Wednesday, September 9, 2015

SSIS: Perform upsert (Update/Insert) using SSIS Package

It is a common scenario, when we need a script, package or something else to perform insert and update in a table simultaneously. Sometimes the task seems easy and sometimes it takes so much time to perfectly synchronize the databases. In this blog post we will try to create a SSIS package that performs the synchronization task by performing upsert (Insert/Update) using SSIS lookup transformation.


Setup Environment
For demonstration purpose we have created two different databases with the same table. For simplicity we named the databases ‘SourceDatabase’ & ‘DestinationDatabase’. Both databases have one single table named Person. Below is the table script:

CREATE TABLE Person
(
 Id int IDENTITY(1,1) PRIMARY KEY NOT NULL,
 FirstName varchar(250) NOT NULL,
 LastName varchar(250) NOT NULL,
 EmailId varchar(200) NULL,
 PhoneNumber varchar(50) NULL,
 Address varchar(250) NULL
)

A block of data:
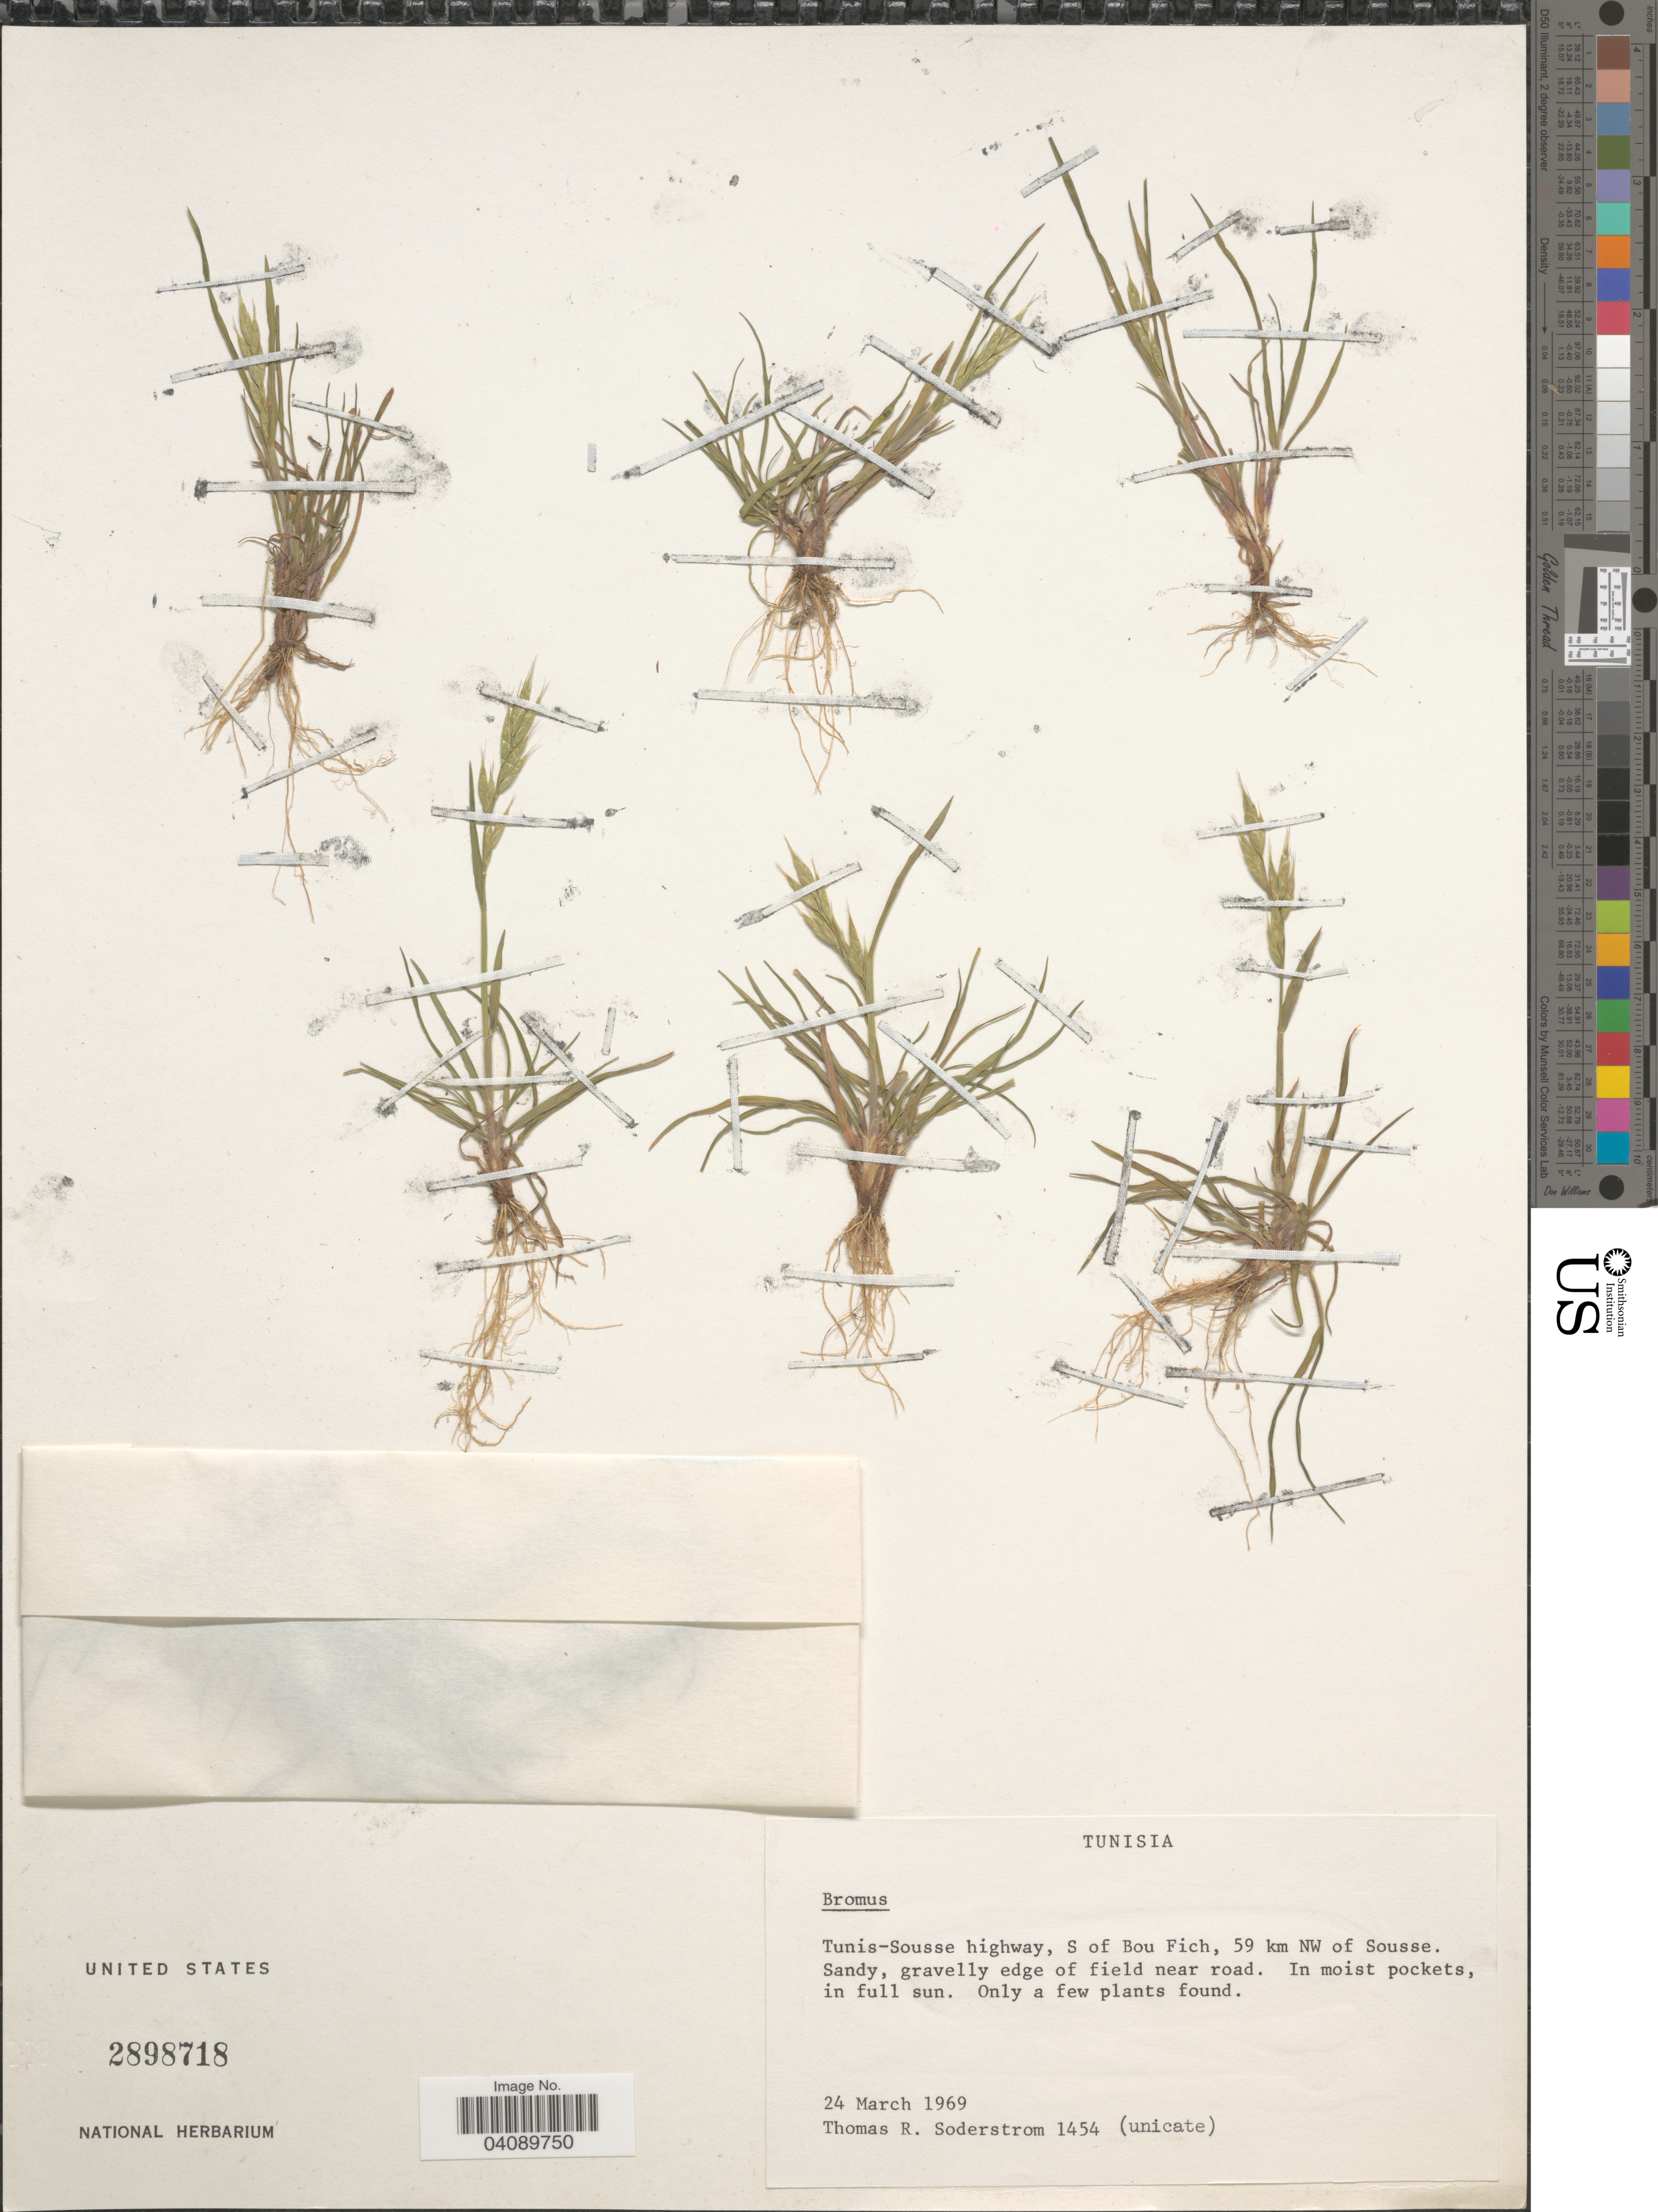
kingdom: Plantae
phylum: Tracheophyta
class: Liliopsida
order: Poales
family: Poaceae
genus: Bromus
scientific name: Bromus sp.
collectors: T. R. Soderstrom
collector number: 1454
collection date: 1969-03-24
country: Tunisia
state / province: Sousse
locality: Tunis-Sousse highawy, S of Bou Fich, 59 km NW of Sousse.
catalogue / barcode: US 2898718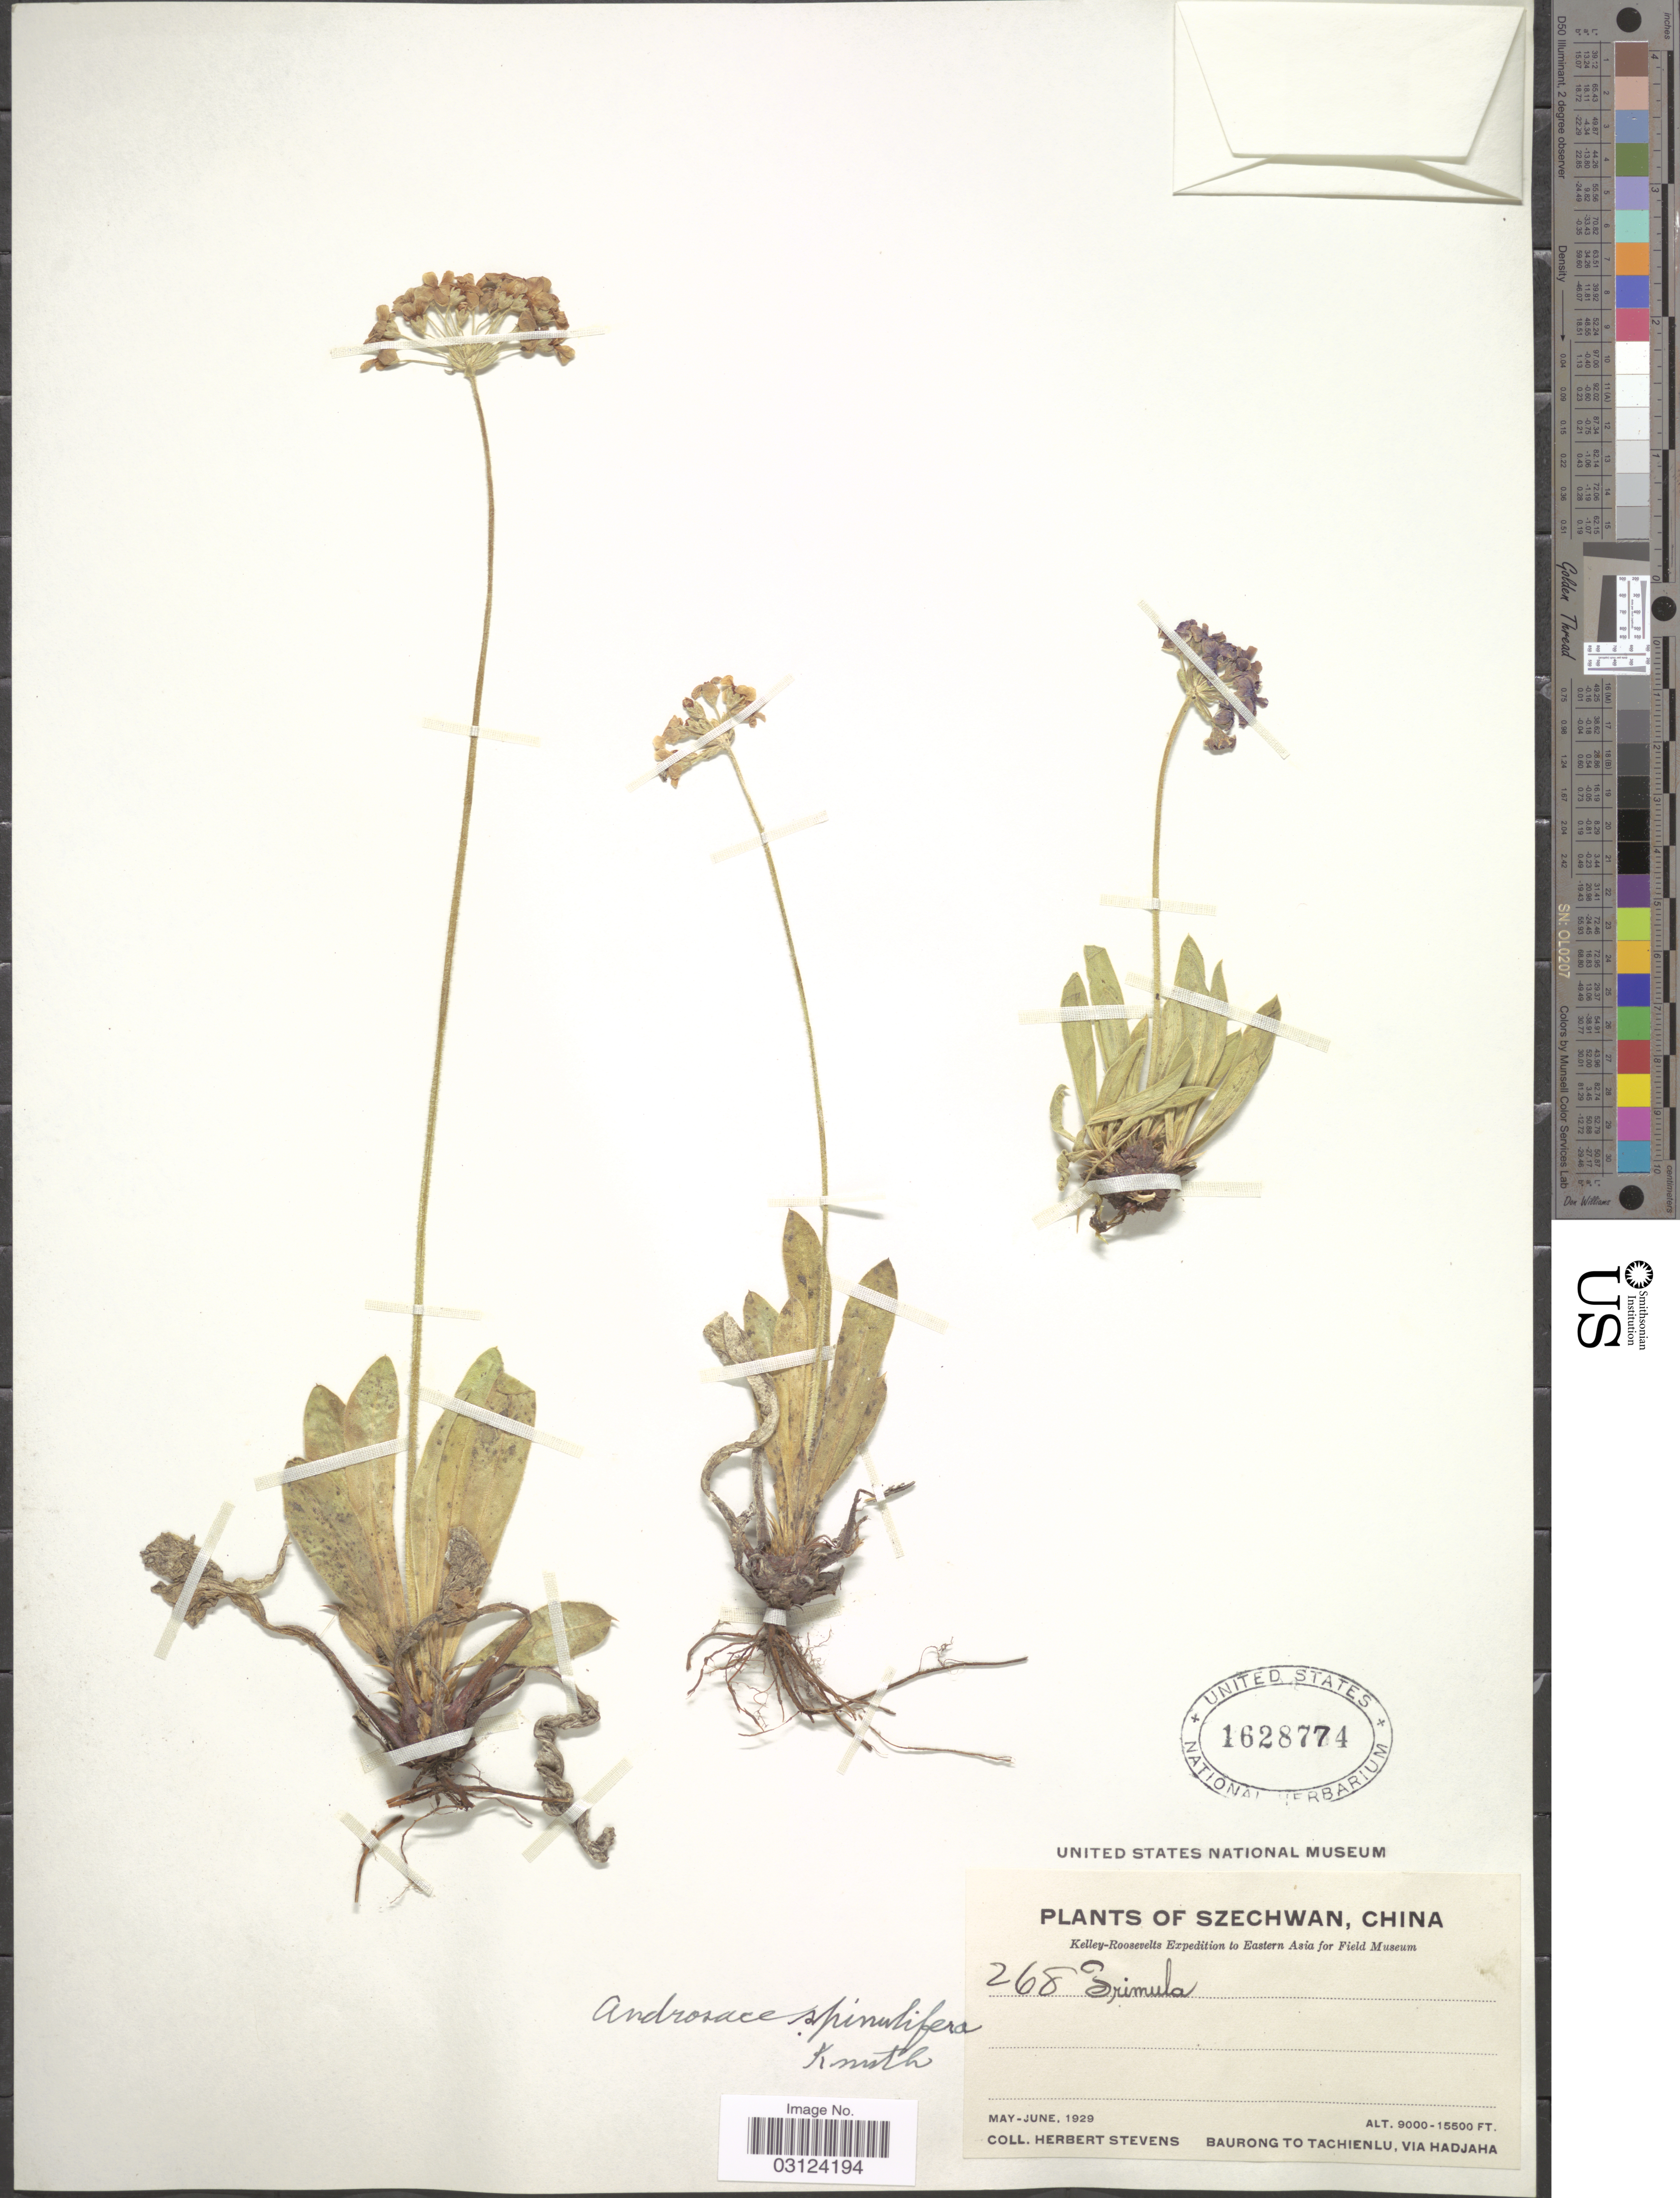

▶ [What you will do]
**1)** List the column names defined in the Person table script in the SSIS upsert post.
**2)** Carry on the SSIS upsert post, starting right after the closing parenthesis of the Person table script.

▶ [Results]
**1)** Id, FirstName, LastName, EmailId, PhoneNumber, Address

**2)**
GO

Create Package
Let’s add a package in our SSIS project, add a DataFlow task, necessary Connection Manager that points to ‘SourceDatabase’ and ‘DestinationDatabase’. See this blog post to know, how to create package, connection manager etc. After adding the task, connection manager, Control Flow tab of our package looks like the below image.

Figure: Control Flow tab of the package. 


Add Transformations in Data Flow Task
To accomplish the synchronization between two databases, first we need to add a data source in the Data Flow task that must be point to the source database. To add a Data Source double click the Data Flow task added in the Control Flow tab. It will open the Data Flow tab, drag and drop an OLE DB Source from the SSIS toolbox. Double click the Data Source and provide the necessary configuration in Connection Manager and Columns tab, below image shows an overview of our OLE DB Source Editor window.





Figure: OLE DB Source Editor Window 


Now we need to identify the record that exists in source database but not in destination database. If we identify those records we can just insert those records in the destination database. We will use SSIS lookup transformation to identify the new record. The logic is simple; we will apply lookup transformation with the primary key of our Person table for source and destination database. The lookup transformation gives us two pipelines one is for matching record and another is for no matching record. No matching record means the records are exists in source database but not in destination database. So we just insert those records in destination database. Lest add a SSIS lookup transformation in our package.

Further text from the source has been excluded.